Les vestiges de Bulford pourraient résoudre l'un des grands mystères de Stonehenge

De nouveaux vestiges mis au jour à Bulford, à environ trois kilomètres à l'est de Stonehenge dans le Wiltshire, pourraient éclairer des questions anciennes sur la vie sociale entourant la construction du monument. Selon HistoryExtra, une équipe dirigée par l'université de Sheffield a livré des données inédites sur la vie de cette zone au tournant du Néolithique récent et de l'âge du Bronze ancien.
Les principaux vestiges comprennent plusieurs fosses d'habitation, des outils de silex taillés sur place, des restes d'os animaux et des tessons de poterie. La datation au carbone 14 indique une utilisation intensive du site entre environ 2 500 et 2 200 av. J.-C. Cette fenêtre recoupe la mise en place des grandes pierres sarsen de Stonehenge et l'apogée du peuplement voisin de Durrington Walls.
Le professeur Mike Parker Pearson indique à HistoryExtra : « Bulford rappelle que Stonehenge faisait partie d'un réseau cérémoniel et résidentiel complexe. » Pearson décrit la zone comme un espace de transition jouant le rôle de tampon entre Stonehenge et Durrington Walls. Les vestiges de Bulford apportent des preuves concrètes du fonctionnement de la mobilité sociale dans ce triptyque.
L'analyse des restes osseux indique qu'une part notable des animaux consommés sur place ne provenait pas des troupeaux locaux mais avait été amenée à distance. L'analyse isotopique du strontium montre qu'une partie du bétail a parcouru plus de 200 kilomètres, peut-être depuis la côte ouest du Pays de Galles. Ces déplacements longs renvoient à l'organisation de grands rassemblements sociaux.
Le récit traditionnel voyait Stonehenge comme un monument cérémoniel isolé.
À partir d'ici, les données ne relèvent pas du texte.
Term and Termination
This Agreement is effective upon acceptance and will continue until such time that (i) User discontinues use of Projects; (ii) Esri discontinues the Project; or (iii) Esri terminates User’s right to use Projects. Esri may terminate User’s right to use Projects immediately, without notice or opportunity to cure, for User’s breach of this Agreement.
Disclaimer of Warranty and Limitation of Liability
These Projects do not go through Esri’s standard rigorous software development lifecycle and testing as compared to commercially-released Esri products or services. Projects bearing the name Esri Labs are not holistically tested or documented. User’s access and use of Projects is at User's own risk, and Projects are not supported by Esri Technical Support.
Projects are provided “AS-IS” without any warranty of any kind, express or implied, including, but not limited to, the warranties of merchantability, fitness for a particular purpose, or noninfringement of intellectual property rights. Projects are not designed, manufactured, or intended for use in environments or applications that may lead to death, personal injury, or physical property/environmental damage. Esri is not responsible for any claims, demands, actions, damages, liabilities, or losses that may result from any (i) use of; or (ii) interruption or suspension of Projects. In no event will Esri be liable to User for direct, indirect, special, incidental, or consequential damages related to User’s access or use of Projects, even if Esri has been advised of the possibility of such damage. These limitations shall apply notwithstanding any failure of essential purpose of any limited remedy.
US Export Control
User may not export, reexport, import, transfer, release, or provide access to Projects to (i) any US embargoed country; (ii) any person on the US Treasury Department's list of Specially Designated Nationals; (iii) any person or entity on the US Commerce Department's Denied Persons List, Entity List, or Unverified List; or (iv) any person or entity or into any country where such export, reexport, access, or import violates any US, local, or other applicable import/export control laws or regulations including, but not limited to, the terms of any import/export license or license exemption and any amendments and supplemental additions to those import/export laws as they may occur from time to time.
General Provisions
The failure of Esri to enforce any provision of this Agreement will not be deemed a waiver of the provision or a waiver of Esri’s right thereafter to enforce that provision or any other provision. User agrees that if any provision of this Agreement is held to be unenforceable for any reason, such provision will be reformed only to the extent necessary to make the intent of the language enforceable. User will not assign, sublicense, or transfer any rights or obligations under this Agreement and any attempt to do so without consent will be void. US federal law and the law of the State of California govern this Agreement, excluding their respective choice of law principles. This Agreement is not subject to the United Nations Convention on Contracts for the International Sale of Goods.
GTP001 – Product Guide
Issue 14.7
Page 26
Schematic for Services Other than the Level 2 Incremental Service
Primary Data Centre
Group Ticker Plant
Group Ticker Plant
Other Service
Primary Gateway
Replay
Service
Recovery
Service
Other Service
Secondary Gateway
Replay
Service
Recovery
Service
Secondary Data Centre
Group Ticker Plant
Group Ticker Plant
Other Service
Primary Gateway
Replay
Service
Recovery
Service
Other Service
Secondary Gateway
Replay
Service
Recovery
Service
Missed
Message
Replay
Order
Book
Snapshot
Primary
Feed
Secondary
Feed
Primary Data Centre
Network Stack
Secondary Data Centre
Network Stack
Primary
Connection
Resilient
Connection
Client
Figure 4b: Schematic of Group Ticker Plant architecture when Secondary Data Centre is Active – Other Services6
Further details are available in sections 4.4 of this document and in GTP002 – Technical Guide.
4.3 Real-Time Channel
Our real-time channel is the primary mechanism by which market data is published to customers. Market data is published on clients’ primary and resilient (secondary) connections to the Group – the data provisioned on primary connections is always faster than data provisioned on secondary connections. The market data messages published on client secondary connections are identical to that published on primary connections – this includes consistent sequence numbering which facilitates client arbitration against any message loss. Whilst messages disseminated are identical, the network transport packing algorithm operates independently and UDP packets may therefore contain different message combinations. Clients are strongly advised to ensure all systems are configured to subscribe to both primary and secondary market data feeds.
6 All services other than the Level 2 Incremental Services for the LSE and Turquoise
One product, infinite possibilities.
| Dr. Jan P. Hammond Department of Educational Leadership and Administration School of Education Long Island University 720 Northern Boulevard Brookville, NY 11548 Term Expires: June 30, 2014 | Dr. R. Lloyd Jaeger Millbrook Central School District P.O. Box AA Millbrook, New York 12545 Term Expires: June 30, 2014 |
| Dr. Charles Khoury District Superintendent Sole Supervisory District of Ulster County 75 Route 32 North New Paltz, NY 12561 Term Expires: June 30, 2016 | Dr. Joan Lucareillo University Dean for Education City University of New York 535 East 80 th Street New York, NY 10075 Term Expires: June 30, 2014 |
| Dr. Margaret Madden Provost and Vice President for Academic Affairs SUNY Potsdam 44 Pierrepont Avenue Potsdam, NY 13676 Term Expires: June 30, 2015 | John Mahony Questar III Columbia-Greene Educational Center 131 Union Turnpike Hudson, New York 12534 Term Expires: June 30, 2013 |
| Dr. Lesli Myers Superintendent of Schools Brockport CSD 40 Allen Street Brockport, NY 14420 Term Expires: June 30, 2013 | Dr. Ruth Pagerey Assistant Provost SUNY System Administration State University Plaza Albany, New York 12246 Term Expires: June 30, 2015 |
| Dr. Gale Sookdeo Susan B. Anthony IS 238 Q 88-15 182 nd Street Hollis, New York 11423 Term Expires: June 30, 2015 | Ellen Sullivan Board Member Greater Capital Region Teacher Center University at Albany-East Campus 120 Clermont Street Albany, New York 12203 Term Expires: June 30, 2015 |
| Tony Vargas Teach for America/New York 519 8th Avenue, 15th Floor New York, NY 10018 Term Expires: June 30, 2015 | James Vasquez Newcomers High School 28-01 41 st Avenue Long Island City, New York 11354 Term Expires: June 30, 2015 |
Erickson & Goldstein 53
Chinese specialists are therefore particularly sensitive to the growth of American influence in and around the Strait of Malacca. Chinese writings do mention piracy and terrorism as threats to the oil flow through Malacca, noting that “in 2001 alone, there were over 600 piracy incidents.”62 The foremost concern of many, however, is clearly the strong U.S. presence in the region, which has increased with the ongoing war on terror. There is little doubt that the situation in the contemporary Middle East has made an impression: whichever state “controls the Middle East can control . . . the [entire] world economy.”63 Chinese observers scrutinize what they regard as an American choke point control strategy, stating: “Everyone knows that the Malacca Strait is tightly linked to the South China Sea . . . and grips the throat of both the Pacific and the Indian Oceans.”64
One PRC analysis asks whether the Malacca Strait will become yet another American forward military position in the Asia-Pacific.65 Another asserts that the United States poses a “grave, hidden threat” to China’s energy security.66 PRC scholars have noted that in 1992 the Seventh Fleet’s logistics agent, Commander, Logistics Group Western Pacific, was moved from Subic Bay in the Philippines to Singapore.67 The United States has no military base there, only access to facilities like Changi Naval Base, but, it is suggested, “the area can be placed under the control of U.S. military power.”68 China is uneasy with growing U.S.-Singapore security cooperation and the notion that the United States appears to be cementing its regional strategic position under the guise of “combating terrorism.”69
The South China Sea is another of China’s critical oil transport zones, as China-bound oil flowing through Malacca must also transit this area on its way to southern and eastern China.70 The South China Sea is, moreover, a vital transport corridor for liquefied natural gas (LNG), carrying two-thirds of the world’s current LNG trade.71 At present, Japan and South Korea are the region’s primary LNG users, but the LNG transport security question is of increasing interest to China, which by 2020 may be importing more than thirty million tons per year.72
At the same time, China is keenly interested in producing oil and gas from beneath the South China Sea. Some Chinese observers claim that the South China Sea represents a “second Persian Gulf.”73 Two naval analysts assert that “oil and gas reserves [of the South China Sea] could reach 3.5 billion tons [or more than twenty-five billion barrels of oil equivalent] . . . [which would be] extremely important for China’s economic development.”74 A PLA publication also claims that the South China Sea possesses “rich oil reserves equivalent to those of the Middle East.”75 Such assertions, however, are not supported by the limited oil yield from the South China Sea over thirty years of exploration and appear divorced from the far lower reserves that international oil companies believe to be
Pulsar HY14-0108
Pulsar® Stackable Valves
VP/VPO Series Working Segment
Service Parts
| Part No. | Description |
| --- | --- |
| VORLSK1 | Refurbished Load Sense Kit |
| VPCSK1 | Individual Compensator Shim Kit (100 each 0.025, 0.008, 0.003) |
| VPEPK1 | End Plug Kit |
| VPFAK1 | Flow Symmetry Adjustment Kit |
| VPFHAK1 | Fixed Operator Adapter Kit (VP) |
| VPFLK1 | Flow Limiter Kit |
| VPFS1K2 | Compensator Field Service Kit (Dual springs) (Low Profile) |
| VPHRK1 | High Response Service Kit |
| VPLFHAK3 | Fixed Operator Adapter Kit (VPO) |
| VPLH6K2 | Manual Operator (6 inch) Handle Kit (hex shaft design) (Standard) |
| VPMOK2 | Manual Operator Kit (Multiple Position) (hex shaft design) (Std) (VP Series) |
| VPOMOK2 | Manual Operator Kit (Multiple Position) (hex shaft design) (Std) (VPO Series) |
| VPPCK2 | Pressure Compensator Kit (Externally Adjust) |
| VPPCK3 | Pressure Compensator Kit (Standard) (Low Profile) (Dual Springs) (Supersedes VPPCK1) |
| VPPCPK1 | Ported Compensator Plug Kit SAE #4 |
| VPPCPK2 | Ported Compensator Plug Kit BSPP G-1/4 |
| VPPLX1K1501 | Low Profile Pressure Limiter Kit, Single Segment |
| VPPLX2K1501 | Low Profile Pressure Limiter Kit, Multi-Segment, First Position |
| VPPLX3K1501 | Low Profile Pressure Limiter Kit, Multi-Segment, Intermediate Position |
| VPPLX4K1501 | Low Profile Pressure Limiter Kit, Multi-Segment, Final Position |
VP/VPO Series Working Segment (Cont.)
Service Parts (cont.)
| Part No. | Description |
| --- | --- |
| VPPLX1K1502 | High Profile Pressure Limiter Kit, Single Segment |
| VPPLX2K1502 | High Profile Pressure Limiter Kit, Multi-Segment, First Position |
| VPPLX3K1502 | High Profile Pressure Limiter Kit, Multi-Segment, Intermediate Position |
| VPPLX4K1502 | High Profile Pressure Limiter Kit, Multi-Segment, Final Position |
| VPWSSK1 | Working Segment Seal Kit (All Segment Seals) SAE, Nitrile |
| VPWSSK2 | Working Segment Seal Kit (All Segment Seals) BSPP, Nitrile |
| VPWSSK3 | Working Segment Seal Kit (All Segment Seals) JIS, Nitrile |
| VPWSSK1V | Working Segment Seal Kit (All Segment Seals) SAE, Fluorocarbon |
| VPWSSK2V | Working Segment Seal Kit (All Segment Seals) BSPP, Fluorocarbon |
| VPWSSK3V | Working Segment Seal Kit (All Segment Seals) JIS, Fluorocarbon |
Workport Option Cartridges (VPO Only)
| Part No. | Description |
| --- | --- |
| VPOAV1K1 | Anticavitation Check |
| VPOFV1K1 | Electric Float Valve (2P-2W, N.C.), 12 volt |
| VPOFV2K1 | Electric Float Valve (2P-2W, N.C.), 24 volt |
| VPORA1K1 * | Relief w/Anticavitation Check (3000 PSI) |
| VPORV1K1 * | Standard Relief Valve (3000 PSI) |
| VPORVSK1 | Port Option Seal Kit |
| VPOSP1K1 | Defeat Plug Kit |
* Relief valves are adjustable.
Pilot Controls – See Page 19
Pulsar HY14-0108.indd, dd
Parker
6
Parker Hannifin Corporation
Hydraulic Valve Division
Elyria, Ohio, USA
Les fouilles des vingt dernières années ont nuancé cette image : le monument est désormais perçu comme un élément d'un paysage cérémoniel plus large incluant de grandes zones de peuplement comme Durrington Walls, des monuments à cercle de bois comme Woodhenge et désormais des sites de transition comme Bulford.
Le site de Bulford se trouve aujourd'hui à l'intérieur d'une zone d'entraînement de l'armée britannique. Cela complique la logistique des fouilles ; l'équipe doit composer avec le calendrier militaire et combler la plupart des zones mises au jour après chaque saison. Cette protection militaire a néanmoins préservé l'aire de l'agriculture et de l'urbanisation.
L'analyse des tessons a révélé une céramique Grooved Ware, caractéristique du Néolithique récent, et des poteries de style Beaker, caractéristique de l'âge du Bronze ancien, dans la même strate. Cela conforte l'idée que les deux styles n'ont pas basculé brutalement mais ont coexisté un temps. L'arrivée des populations Beaker en Bretagne et leurs interactions avec les communautés locales font débat depuis longtemps.
Dans une zone interprétée comme un atelier de taille du silex, l'équipe a trouvé des éclats de production et des outils inachevés. Cela suggère que Bulford n'était pas qu'un point d'étape mais aussi un lieu de vie quotidienne et d'activité artisanale. Ailleurs autour de Stonehenge, les preuves d'un travail artisanal intense ont été comparativement rares.
L'équipe estime que Bulford offre à ce jour le profil de vie le plus concret de la communauté qui a bâti Stonehenge. Les sites précédemment fouillés autour du monument étaient en général soit cérémoniels soit des campements ponctuels. Les cycles annuels lisibles dans les strates de Bulford suggèrent une présence sédentaire plus continue.
Les fouilles se poursuivront jusqu'à l'été 2027. L'équipe indique que l'ensemble des vestiges sera évalué en coordination avec le British Museum et exposé au Wiltshire Museum de Salisbury. Pearson vise la grande conférence scientifique Stonehenge prévue en 2028 pour publier les résultats. Le travail permettra par ailleurs de réévaluer les liens migratoires du Néolithique britannique avec le continent.